L’enjeu à présent est de parvenir à une reproduction en aquarium, dans l'espoir d’assurer la pérennité de ce coquillage emblématique de la Méditerranée.
Nardo Vicente*, qui a démontré dès les années 80 au Parc national de Port-Cros que grâce à des captages larvaires on pouvait obtenir la croissance des jeunes individus en paniers suspendus, et les réimplanter à l’âge d’un an à la lisière de l’herbier de posidonies.
Dans les années 1995, ce scientifique a également travaillé sur la survie des individus adultes et juvéniles après transplantation.
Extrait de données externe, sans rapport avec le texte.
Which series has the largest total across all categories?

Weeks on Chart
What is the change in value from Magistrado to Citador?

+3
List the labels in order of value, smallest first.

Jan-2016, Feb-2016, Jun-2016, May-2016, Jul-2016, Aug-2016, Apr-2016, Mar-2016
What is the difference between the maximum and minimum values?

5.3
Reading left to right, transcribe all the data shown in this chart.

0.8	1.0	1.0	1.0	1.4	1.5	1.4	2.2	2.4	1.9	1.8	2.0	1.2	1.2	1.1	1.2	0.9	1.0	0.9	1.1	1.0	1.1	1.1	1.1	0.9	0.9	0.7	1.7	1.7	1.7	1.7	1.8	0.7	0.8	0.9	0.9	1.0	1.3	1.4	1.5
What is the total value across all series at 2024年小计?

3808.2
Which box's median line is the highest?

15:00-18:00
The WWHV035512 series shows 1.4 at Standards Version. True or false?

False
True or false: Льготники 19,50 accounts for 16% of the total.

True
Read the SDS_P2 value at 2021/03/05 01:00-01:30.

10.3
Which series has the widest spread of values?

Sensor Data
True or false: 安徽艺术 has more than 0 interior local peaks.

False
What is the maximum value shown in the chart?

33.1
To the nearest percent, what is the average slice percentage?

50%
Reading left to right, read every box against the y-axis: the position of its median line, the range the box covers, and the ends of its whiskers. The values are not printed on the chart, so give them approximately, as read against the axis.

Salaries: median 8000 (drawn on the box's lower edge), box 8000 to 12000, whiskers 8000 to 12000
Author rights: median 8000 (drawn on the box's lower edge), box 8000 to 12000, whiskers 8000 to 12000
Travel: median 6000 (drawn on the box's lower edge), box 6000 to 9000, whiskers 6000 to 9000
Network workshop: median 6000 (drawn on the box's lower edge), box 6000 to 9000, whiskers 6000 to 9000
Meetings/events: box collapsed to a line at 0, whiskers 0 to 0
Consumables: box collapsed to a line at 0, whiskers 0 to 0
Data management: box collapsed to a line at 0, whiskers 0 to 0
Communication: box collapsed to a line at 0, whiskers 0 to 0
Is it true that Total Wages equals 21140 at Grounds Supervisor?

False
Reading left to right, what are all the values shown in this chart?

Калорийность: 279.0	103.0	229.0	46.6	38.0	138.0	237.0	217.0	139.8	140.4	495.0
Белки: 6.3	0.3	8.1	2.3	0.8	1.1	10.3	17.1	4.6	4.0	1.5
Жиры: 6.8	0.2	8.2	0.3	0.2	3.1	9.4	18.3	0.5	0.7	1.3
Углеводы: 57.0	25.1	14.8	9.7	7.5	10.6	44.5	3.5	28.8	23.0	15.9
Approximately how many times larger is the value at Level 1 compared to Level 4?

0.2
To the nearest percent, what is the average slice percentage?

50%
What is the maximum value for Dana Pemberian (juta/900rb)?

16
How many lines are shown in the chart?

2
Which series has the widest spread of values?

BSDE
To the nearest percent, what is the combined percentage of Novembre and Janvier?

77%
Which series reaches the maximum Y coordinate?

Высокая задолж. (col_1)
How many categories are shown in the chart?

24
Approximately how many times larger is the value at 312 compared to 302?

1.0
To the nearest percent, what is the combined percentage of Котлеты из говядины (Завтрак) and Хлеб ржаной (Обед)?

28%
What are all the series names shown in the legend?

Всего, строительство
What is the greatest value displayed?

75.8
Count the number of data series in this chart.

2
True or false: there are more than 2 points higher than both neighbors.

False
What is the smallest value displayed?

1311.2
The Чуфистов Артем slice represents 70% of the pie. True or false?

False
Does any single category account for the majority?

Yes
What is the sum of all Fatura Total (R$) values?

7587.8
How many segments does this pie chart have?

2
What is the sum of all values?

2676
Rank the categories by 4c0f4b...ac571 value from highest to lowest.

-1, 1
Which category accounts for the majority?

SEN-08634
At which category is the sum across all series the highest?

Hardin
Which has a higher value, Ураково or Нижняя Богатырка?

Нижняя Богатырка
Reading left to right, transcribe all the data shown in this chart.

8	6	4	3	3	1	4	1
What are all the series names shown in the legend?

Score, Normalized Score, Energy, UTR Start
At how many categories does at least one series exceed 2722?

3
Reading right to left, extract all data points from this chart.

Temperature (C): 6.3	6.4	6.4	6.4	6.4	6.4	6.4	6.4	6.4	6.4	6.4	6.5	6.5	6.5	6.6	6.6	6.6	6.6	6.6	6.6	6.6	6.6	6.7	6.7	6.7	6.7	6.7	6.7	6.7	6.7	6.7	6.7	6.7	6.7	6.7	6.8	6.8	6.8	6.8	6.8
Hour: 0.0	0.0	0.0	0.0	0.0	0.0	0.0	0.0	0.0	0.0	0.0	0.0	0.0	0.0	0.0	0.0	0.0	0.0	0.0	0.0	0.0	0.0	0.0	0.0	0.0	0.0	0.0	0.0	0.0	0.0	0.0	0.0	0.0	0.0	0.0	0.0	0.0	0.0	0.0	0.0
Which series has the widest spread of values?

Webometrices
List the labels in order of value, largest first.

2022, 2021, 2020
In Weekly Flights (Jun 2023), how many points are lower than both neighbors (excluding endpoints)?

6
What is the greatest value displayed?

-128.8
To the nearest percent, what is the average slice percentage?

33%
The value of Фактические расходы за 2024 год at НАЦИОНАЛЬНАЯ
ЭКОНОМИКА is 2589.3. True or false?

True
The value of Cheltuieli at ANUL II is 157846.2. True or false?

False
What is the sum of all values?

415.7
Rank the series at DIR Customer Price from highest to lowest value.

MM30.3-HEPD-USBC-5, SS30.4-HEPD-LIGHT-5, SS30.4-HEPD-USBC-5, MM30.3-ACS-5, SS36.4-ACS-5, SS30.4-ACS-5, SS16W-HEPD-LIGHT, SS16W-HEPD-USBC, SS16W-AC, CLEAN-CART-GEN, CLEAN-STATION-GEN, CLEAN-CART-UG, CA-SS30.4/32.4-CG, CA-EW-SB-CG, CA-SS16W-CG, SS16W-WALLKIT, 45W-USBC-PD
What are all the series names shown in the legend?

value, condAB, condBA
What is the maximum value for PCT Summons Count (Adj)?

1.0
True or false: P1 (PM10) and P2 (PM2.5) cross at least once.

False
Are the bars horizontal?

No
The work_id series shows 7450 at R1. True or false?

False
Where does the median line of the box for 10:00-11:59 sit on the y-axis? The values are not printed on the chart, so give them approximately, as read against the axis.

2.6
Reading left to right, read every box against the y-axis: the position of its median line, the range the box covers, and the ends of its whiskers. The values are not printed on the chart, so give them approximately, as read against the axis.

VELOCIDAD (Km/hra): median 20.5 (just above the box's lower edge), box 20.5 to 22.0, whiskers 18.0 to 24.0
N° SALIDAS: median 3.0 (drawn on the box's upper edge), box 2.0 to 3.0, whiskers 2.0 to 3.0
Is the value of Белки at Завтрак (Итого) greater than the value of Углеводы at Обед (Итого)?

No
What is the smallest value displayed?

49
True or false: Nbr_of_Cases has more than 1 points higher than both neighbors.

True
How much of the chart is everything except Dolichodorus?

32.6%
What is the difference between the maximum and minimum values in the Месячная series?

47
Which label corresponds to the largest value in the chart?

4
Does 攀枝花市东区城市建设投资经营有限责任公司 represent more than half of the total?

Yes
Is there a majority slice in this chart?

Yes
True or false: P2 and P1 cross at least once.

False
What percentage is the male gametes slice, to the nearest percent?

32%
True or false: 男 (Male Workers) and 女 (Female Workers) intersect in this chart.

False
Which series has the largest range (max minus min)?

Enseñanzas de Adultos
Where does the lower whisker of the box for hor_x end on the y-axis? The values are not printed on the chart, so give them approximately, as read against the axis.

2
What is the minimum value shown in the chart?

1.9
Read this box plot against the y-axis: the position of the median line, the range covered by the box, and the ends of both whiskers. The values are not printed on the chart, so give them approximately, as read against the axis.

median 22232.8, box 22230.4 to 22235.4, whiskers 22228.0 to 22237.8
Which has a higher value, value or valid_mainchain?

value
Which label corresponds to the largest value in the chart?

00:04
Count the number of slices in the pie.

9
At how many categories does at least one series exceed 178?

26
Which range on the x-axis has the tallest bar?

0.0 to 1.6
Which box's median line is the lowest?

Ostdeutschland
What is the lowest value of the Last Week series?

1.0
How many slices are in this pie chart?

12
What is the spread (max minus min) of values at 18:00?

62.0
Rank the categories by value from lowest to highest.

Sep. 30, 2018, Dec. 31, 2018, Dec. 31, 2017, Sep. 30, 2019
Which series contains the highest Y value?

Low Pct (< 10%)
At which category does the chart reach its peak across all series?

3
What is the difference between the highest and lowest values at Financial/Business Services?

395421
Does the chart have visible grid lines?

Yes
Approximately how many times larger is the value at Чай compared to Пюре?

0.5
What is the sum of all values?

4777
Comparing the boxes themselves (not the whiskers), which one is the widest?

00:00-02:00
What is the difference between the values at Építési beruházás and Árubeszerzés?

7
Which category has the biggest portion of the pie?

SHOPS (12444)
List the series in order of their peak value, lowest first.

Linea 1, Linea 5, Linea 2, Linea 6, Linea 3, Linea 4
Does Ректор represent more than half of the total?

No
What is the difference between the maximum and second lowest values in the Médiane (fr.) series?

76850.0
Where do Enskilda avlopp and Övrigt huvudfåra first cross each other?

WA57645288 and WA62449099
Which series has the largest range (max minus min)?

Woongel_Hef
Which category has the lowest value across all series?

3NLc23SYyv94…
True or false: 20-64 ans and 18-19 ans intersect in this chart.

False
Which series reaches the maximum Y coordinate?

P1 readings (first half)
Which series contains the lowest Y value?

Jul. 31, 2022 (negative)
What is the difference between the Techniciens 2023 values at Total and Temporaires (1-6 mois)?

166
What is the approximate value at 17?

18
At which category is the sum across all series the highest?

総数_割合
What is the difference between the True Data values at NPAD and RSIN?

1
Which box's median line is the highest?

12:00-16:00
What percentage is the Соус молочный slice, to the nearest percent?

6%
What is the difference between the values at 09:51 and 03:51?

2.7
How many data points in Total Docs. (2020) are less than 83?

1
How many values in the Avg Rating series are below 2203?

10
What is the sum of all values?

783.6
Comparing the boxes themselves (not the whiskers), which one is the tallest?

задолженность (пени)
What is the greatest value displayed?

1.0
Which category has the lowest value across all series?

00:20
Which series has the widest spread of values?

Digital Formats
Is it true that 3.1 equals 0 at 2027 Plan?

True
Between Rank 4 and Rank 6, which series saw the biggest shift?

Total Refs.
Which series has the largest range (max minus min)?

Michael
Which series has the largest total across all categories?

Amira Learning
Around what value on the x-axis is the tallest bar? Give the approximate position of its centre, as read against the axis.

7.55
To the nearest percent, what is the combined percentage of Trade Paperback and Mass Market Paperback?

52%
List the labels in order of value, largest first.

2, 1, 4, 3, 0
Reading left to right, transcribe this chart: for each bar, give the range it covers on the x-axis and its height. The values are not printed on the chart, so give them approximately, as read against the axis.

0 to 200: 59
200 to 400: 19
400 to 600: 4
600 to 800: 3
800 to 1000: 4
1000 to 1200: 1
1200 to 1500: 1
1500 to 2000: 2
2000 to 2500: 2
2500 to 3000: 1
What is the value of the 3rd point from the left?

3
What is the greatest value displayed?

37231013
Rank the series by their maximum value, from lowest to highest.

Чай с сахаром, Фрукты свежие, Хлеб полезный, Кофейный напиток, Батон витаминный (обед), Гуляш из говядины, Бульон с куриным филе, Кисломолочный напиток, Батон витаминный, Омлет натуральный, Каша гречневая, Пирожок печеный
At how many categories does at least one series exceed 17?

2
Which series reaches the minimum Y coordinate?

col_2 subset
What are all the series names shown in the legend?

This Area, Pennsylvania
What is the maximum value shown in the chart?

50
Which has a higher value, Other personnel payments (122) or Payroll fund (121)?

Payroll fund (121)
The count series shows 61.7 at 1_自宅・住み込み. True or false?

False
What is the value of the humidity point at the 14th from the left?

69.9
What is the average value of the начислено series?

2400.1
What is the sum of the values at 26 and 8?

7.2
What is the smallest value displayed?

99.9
Des transplantations de nacres de tailles diverses ont été effectuées depuis de nombreuses années par les chercheurs de l’Institut océanographique Paul Ricard, à des fins expérimentales.
Il reste résolument optimiste quant à la survie de l’espèce dans les étangs littoraux.
* Nardo VICENTE- La Grande nacre de Méditerranée Pinna nobilis. Un coquillage bivalve plein de noblesse. Sciences Technologies Santé. Ed.Presses Universitaires de Provence (2020).